Exercise: Your task is to retype every entry exactly while omitting the pictures.

Data excerpts:
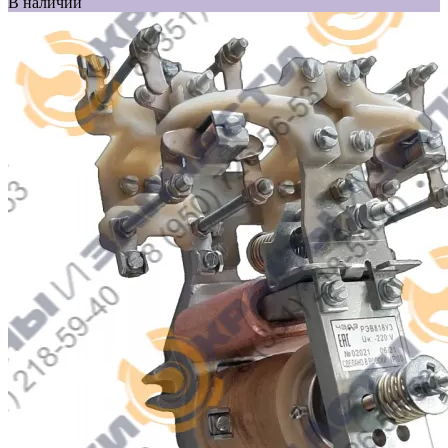
В наличии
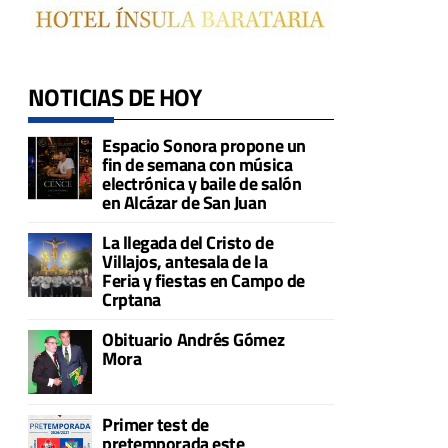
NOTICIAS DE HOY
Espacio Sonora propone un
fin de semana con música
electrónica y baile de salón
en Alcázar de San Juan
La llegada del Cristo de
Villajos, antesala de la
Feria y fiestas en Campo de
Crptana
Obituario Andrés Gómez
Mora
Primer test de
pretemporada este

Result of this task:
В наличии
NOTICIAS DE HOY
Espacio Sonora propone un
fin de semana con música
electrónica y baile de salón
en Alcázar de San Juan
La llegada del Cristo de
Villajos, antesala de la
Feria y fiestas en Campo de
Crptana
Obituario Andrés Gómez
Mora
Primer test de
pretemporada este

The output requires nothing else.